Nus, installation de 10 photographies: impression digitale sur forex, acier galvanisé, vitrages texturés.
Art Public Tournai 2014, Cour d'honneur de l'Hôtel de Ville

C’est la Cour d’Honneur, passage entre la rue Saint-Martin et la place de l’Hôtel de Ville, qui a retenu l’attention de Sophie Langohr. La proximité du Musée des Beaux-Arts donne à ce lieu des allures de galerie en plein air.

Le fil rouge du travail de Sophie Langohr, c’est la référence à l’histoire de l’art. En l’occurrence, c’est l’histoire de la populaire Naïade de Tournai qui interpelle ici la plasticienne. Cette sculpture, commandée en 1950 à George Grard pour orner le Pont-à-pont enjambant l’Escaut, a un parcours pour le moins mouvementé. Sa nudité naturelle et tranquille provoque l’ire des autorités religieuses et de la population bien pensante dès son installation sur le pont surnommé « pont de la salope »! En 1950, à Tournai, une telle œuvre - jugée trop réaliste - ne peut être tolérée que dans un musée. D’abord voilée, la sculpture sera placée dans un endroit plus discret. Il faudra attendre 1980 pour la voir rejoindre son emplacement initial. Les mésaventures de la Naïade soulèvent diverses questions : celle de la représentation de la nudité sans le prétexte de la mythologie, de la religion ou de la publicité, celle de la présence du corps féminin dans l’espace public. L’installation de Sophie Langohr aborde cette large problématique.

L’œuvre consiste en une suite d’interprétations photographiques de tableaux de nu de peintres belges des XIXe et XXe siècles. De styles variés, ils sont, pour la plupart, conservés dans des musées de Wallonie et de Bruxelles dont celui des Beaux-Arts de Tournai. Il s’agit de nus féminins par Wiertz, Legendre, Permeke, Wouters, Lemmen, Maas, Van Rijsselberghe. Parmi ceux-ci, le Nu doré de Marie Howet dont Sophie Langohr souligne la présence féminine. Dans la sélection de ces œuvres de référence, elle épingle encore deux nus masculins, l’un par Rassenfosse et l’autre anonyme. Dans ce travail, l’implication de l’artiste est totale puisqu’elle met en scène son propre corps en adoptant la pose et l’attitude singulière de chacun des modèles. S’inspirant de la Naïade, Sophie Langohr fait le choix d’une nudité authentique, la sienne, mais aussi d’une photographie brute, sans corrections idéalisantes. Elle a confié le shooting à Laetitia Bica, une jeune photographe qui partage ses préoccupations pour la représentation du corps, la composition et la facticité.
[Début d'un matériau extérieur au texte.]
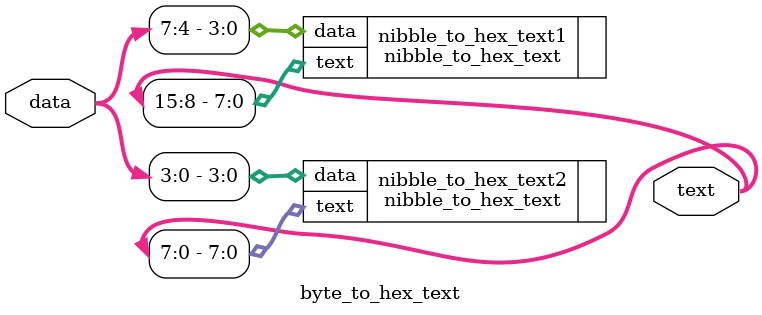
<source format=v>
module byte_to_hex_text (
   input  [7:0] data,
   output [15:0] text
);

nibble_to_hex_text nibble_to_hex_text1(
    .data(data[7:4]),
    .text(text[15:8])
);

nibble_to_hex_text nibble_to_hex_text2(
    .data(data[3:0]),
    .text(text[7:0])
);

endmodule
</source>
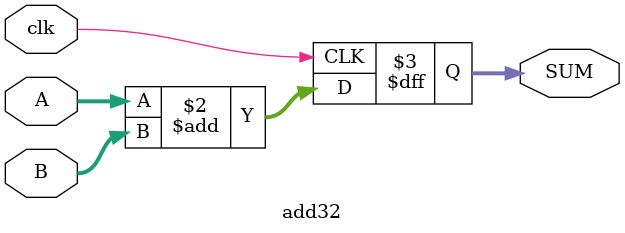
<source format=v>
module add32(clk,A,B,SUM);
	input clk;
	input [31:0] A;
	input [31:0] B;
	output [32:0] SUM;
	reg [32:0] SUM;
	always @(posedge clk) begin
		SUM = A + B;
	end
endmodule

</source>
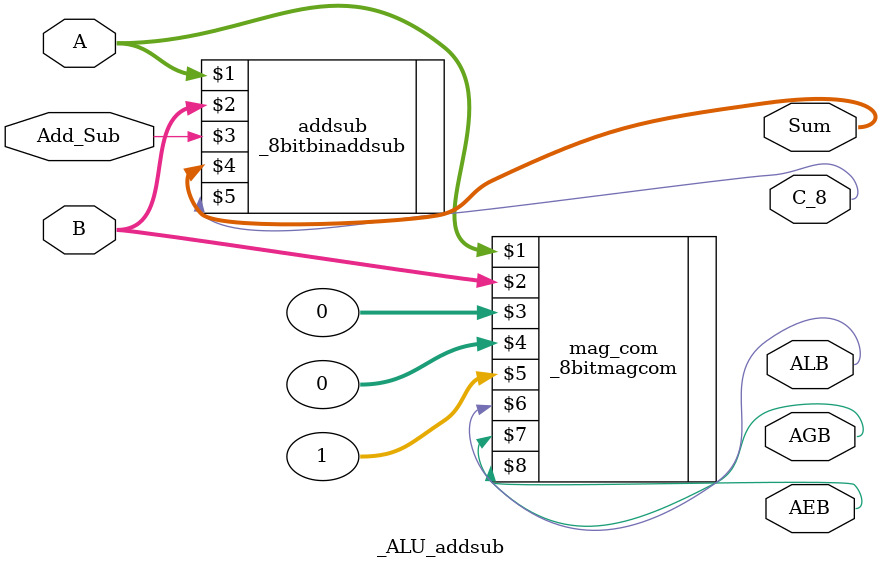
<source format=v>
`timescale 1ns / 1ps

module _ALU_addsub(
    input[7:0] A, B,
    input Add_Sub, //sign_A, sign_B,
    output[7:0] Sum,
    output C_8, ALB, AGB, AEB//, Final_sign
    );
    //This add_sub module does pure binary addition or 2s comp subtraction
    //Leaves negative nums in 2s comp form

    _8bitbinaddsub addsub( A[7:0], B[7:0], Add_Sub, Sum[7:0], C_8);
    
    //This mag_com module compares the two 8 bit numbers to determine relative magnitude
    _8bitmagcom mag_com( A[7:0], B[7:0], 0, 0, 1, ALB, AGB, AEB);
    

    
endmodule

</source>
Les images prennent place dans de profonds cadres en acier galvanisé dont les vitrages sont texturés. A chaque tableau, sa touche : léchée, craquelée, impressionniste, pointilliste ou expressionniste. Jadis utilisés pour protéger l’intimité des habitations tout en laissant passer la lumière, ils servent ici de filtres qui brouillent la vision des photographies en leur donnant un aspect pictural. Ils opèrent comme des voiles qui soustraient la nudité à une appréhension trop directe. Les images ne sont pourtant que fragilement protégées. Sophie Langohr prend en compte le phénomène de vandalisme dont les œuvres d’extérieur font parfois l’objet. Au public, elle propose une participation autre: la contemplation et le respect.

Cette intervention joue sur les spécificités de l’art muséal et de l’art environnemental. Le musée en tant qu’outil de légitimation peut montrer des images qui, présentées dans la cité, seraient censurées. En exposant des tableaux de nu revisités dans l’espace public, Sophie Langohr brouille ces catégories pour réactiver la portée de ces oeuvres. Dès lors, ses « nus » renvoient aux débats sur les féminités d’aujourd’hui (le harcèlement de rue, le port du voile, les questions du genre, la publicité, le nouveau puritanisme, la culture de la visibilité et de la transparence…) avec une subtilité qui, à l’opposé d’un militantisme agressif, semble rendre hommage à la sérénité de la sculpture de George Grard.